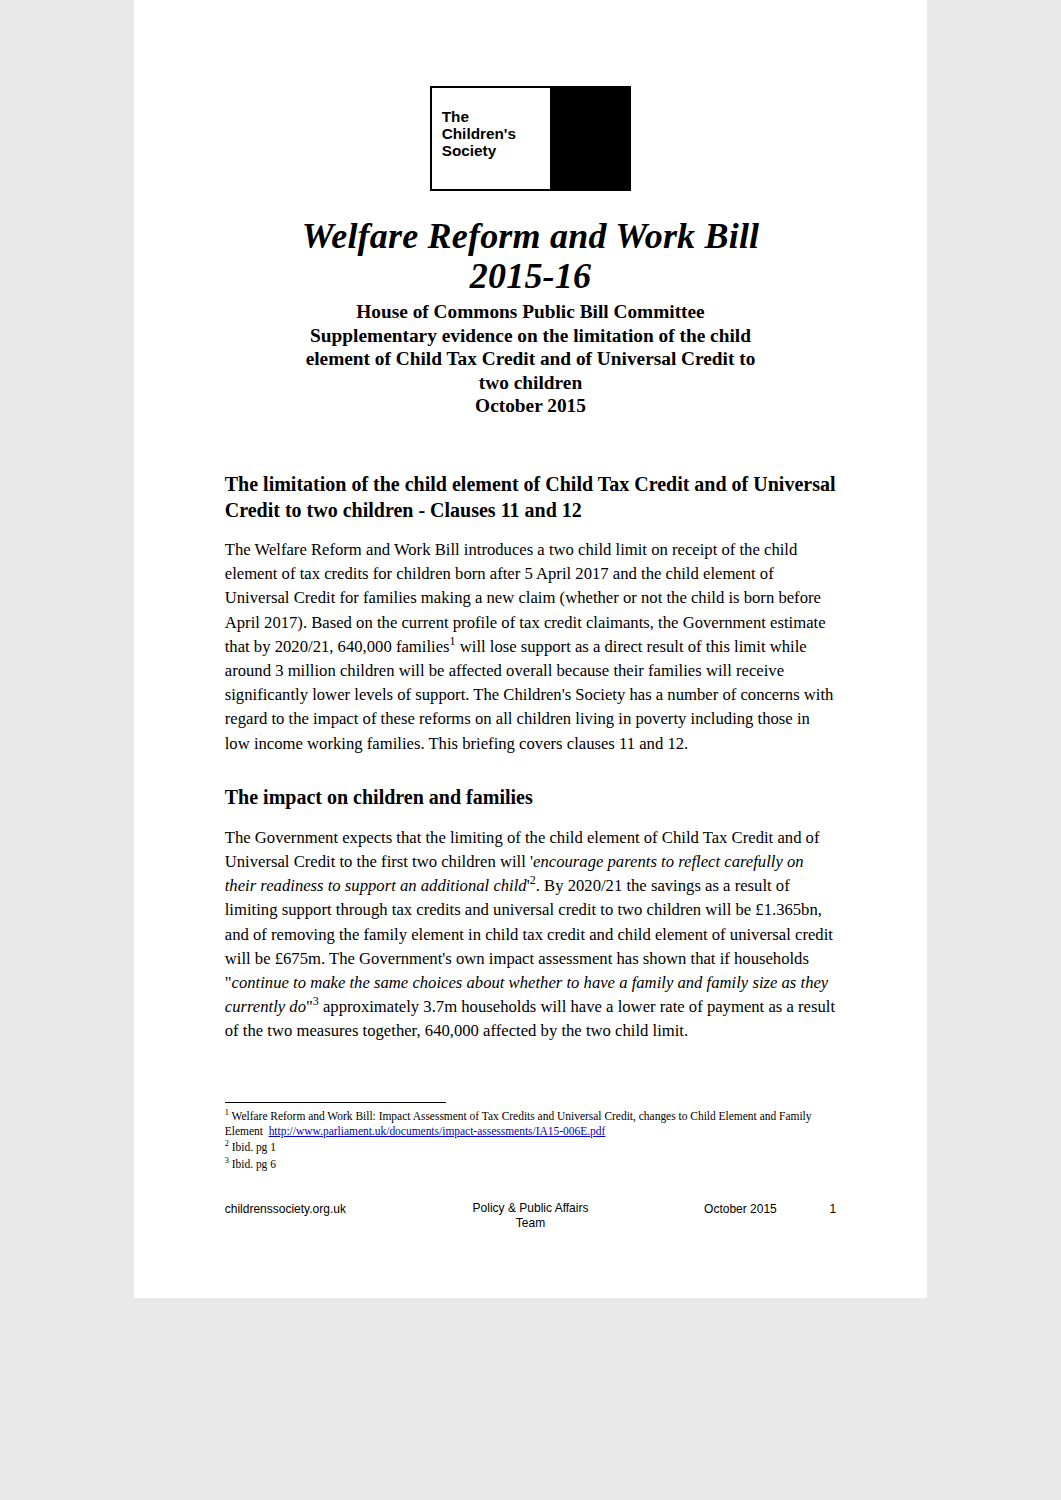The
Children's
Society
Welfare Reform and Work Bill
2015-16
House of Commons Public Bill Committee
Supplementary evidence on the limitation of the child
element of Child Tax Credit and of Universal Credit to
two children
October 2015
The limitation of the child element of Child Tax Credit and of Universal Credit to two children - Clauses 11 and 12
The Welfare Reform and Work Bill introduces a two child limit on receipt of the child element of tax credits for children born after 5 April 2017 and the child element of Universal Credit for families making a new claim (whether or not the child is born before April 2017). Based on the current profile of tax credit claimants, the Government estimate that by 2020/21, 640,000 families1 will lose support as a direct result of this limit while around 3 million children will be affected overall because their families will receive significantly lower levels of support. The Children's Society has a number of concerns with regard to the impact of these reforms on all children living in poverty including those in low income working families. This briefing covers clauses 11 and 12.
The impact on children and families
The Government expects that the limiting of the child element of Child Tax Credit and of Universal Credit to the first two children will 'encourage parents to reflect carefully on their readiness to support an additional child'2. By 2020/21 the savings as a result of limiting support through tax credits and universal credit to two children will be £1.365bn, and of removing the family element in child tax credit and child element of universal credit will be £675m. The Government's own impact assessment has shown that if households "continue to make the same choices about whether to have a family and family size as they currently do"3 approximately 3.7m households will have a lower rate of payment as a result of the two measures together, 640,000 affected by the two child limit.
1 Welfare Reform and Work Bill: Impact Assessment of Tax Credits and Universal Credit, changes to Child Element and Family Element http://www.parliament.uk/documents/impact-assessments/IA15-006E.pdf
2 Ibid. pg 1
3 Ibid. pg 6
childrenssociety.org.uk
Policy & Public Affairs
Team
October 20151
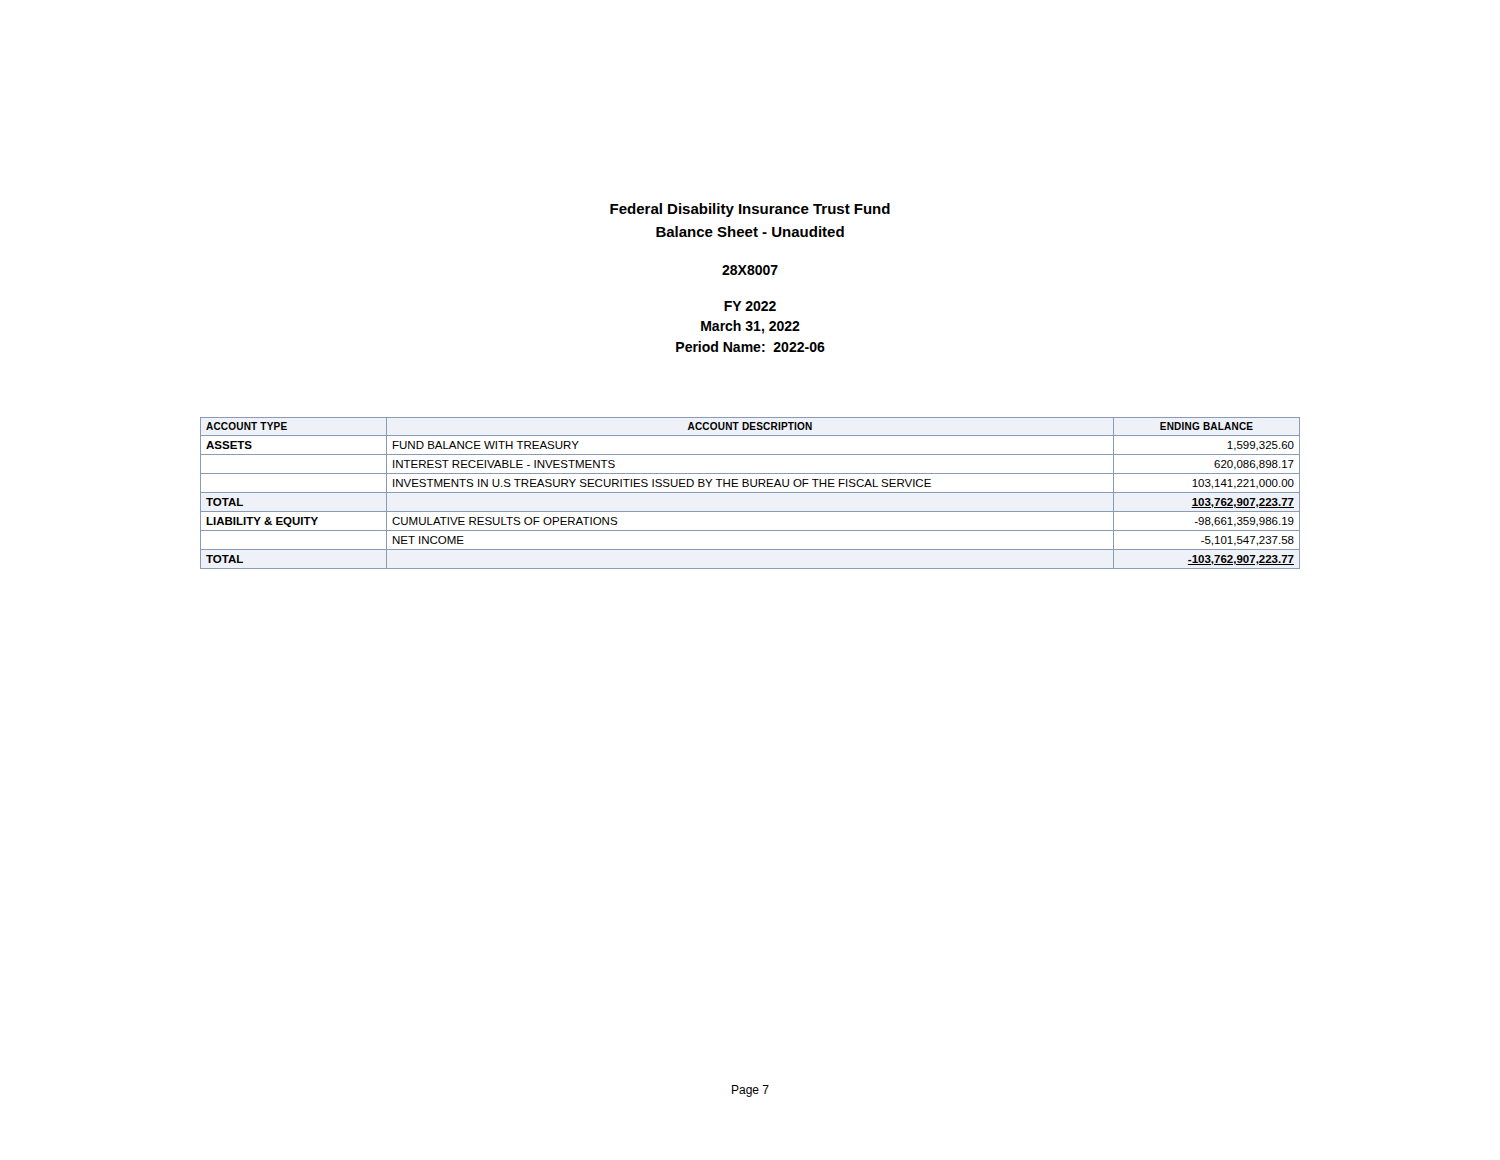Federal Disability Insurance Trust Fund
Balance Sheet - Unaudited
28X8007
FY 2022
March 31, 2022
Period Name: 2022-06
| ACCOUNT TYPE | ACCOUNT DESCRIPTION | ENDING BALANCE |
| --- | --- | --- |
| ASSETS | FUND BALANCE WITH TREASURY | 1,599,325.60 |
| | INTEREST RECEIVABLE - INVESTMENTS | 620,086,898.17 |
| | INVESTMENTS IN U.S TREASURY SECURITIES ISSUED BY THE BUREAU OF THE FISCAL SERVICE | 103,141,221,000.00 |
| TOTAL | | 103,762,907,223.77 |
| LIABILITY & EQUITY | CUMULATIVE RESULTS OF OPERATIONS | -98,661,359,986.19 |
| | NET INCOME | -5,101,547,237.58 |
| TOTAL | | -103,762,907,223.77 |
Page 7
:::
In the data above, the line containing "childrenssociety.org.uk" and all lines after it are to be reproduced exactly, leaving out the pictures.

childrenssociety.org.uk
Policy & Public Affairs
Team
October 20151
Federal Disability Insurance Trust Fund
Balance Sheet - Unaudited
28X8007
FY 2022
March 31, 2022
Period Name: 2022-06
| ACCOUNT TYPE | ACCOUNT DESCRIPTION | ENDING BALANCE |
| --- | --- | --- |
| ASSETS | FUND BALANCE WITH TREASURY | 1,599,325.60 |
| | INTEREST RECEIVABLE - INVESTMENTS | 620,086,898.17 |
| | INVESTMENTS IN U.S TREASURY SECURITIES ISSUED BY THE BUREAU OF THE FISCAL SERVICE | 103,141,221,000.00 |
| TOTAL | | 103,762,907,223.77 |
| LIABILITY & EQUITY | CUMULATIVE RESULTS OF OPERATIONS | -98,661,359,986.19 |
| | NET INCOME | -5,101,547,237.58 |
| TOTAL | | -103,762,907,223.77 |
Page 7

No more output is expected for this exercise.